Au mitan de l’édition 2025, un grand concert au programme particulièrement original a réuni en une même soirée toutes les caractéristiques du « Piano symphonique » puisqu’il a permis d’entendre à la fois des pièces pour piano seul, des partitions de musique de chambre avec piano et un concerto pour piano. Malheureusement, la soirée n’a pas pu tenir toutes ses promesses en raison du forfait de dernière minute de Martha Argerich, pour cause de grippe. Vraiment dommage car on aurait pu écouter, durant le même concert, deux immenses pianistes, Beatrice Rana puis Martha Argerich, la première étant parfois considérée comme la digne successeur de la seconde. En fin de compte cependant, malgré cette défection, la soirée a été une réussite et a ravi le nombreux public présent, qui occupait pratiquement tous les sièges de la célèbre salle conçue par Jean Nouvel.
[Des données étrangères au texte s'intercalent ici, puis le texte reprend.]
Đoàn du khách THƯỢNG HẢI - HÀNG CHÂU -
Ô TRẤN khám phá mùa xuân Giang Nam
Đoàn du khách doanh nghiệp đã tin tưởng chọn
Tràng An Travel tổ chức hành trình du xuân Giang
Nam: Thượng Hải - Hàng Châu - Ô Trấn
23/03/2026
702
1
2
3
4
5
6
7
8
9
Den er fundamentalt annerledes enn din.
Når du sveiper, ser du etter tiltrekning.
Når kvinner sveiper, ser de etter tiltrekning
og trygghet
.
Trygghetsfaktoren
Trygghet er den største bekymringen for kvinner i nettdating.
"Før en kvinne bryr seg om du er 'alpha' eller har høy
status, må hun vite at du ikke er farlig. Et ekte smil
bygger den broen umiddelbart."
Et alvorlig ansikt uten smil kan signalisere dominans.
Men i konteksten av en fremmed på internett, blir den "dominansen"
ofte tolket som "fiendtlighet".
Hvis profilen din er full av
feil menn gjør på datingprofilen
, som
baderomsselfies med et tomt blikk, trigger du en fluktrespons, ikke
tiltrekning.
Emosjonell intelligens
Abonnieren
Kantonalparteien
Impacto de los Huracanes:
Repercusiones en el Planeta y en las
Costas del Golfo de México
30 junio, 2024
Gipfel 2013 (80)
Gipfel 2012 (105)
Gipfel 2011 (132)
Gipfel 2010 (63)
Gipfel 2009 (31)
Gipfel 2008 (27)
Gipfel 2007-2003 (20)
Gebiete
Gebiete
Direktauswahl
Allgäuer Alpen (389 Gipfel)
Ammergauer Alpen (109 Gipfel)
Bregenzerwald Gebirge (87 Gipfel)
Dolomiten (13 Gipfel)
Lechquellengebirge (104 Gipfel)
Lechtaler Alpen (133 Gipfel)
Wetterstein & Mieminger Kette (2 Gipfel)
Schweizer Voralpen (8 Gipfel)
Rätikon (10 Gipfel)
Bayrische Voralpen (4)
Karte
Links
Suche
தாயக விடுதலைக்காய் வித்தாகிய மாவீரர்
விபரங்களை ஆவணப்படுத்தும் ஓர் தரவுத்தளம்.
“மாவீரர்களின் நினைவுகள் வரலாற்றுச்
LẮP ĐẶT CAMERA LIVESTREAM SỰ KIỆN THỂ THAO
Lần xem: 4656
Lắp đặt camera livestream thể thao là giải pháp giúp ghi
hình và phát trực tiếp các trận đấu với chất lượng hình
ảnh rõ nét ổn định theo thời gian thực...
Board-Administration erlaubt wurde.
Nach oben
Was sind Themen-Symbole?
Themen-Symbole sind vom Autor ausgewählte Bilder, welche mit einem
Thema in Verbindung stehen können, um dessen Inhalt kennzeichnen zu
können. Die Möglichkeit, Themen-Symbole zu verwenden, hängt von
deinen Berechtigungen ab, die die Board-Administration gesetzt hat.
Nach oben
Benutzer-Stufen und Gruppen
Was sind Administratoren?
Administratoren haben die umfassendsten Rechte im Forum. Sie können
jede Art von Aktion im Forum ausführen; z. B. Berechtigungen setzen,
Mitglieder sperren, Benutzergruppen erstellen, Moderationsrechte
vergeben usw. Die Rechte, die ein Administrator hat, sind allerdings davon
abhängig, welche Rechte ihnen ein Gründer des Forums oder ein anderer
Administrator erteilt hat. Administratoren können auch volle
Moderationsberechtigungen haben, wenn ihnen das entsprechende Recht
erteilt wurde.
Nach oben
La première partie du concert était entièrement consacrée à Mendelssohn. Elle a débuté par la célèbre ouverture Les Hébrides, rondement menée par Michael Sanderling à la tête de l’Orchestre symphonique de Lucerne, dont il est le directeur musical depuis la saison 2021‑2022. Beatrice Rana a ensuite attaqué le Premier Concerto pour piano, une partition qui précède de peu Les Hébrides. Cette pièce très Sturm und Drang, exubérante d’énergie et de jeunesse, a été rendue avec passablement de retenue et de contrôle par la pianiste italienne, alors qu’on aurait aimé davantage de fougue et de laisser‑aller. Beatrice Rana a néanmoins séduit par sa brillance et sa virtuosité dans les premier et troisième mouvements, ainsi que par son toucher délicat et évanescent dans le mouvement lent, avec globalement un sens marqué de la couleur et du phrasé et beaucoup de malice dans son jeu. Cette première partie du concert s’est terminée par un superbe florilège de brèves pages de Mendelssohn pour piano, pour la plupart rarement jouées. Beatrice Rana a ainsi offert cinq des quarante‑huit Romances sans paroles, entre lesquelles elle a judicieusement inséré deux scherzos méconnus. D’emblée, la pianiste a trouvé le ton juste, soulignant la douceur de l’opus 67 n° 3, la mélancolie de l’opus 30 n° 6, la majesté et la poésie de l’opus 85 n° 4 ou encore la vitalité et l’énergie de l’opus 19 n° 3, en terminant par la délicatesse de l’opus 67 n° 2. Beatrice Rana a été très chaleureusement applaudie au terme de sa prestation.
Changement total d’atmosphère pour la seconde partie du concert, qui a débuté avec le Rondeau Brillant à six mains de Carl Czerny. Si la musique a semblé bien maniérée et peu inspirée, les trois pianistes, Lilya Zilberstein, Anton Gerzenberg et Daniel Arkadij Gerzenberg, ont ébloui le public par leur virtuosité, leur complicité et leur cohésion. Il en a été de même dans la version pour deux pianos des Danses symphoniques de Rachmaninov, avec ses rythmes trépidants, son deuxième mouvement au tempo de valse et sa dernière partie se terminant par une course-poursuite, les artistes – en alternance au clavier – canalisant avec brio toute l’énergie, voire la violence de la partition. La soirée s’est conclue avec Le Carnaval des animaux de Saint‑Saëns, en formation réduite composée de musiciens de l’Orchestre symphonique de Lucerne, qui ont donné vie avec verve et vivacité à chaque séquence zoologique. La récitante, Annie Dutoit‑Argerich, n’a pas manqué, avec beaucoup d’humour, d’adapter quelque peu le texte de Francis Blanche pour notamment relever la défection de sa mère, « notre mammifère préféré ». Une soirée au programme décousu certes, mais particulièrement original, qui restera comme un des moments forts de l’édition 2025 du « Piano symphonique ».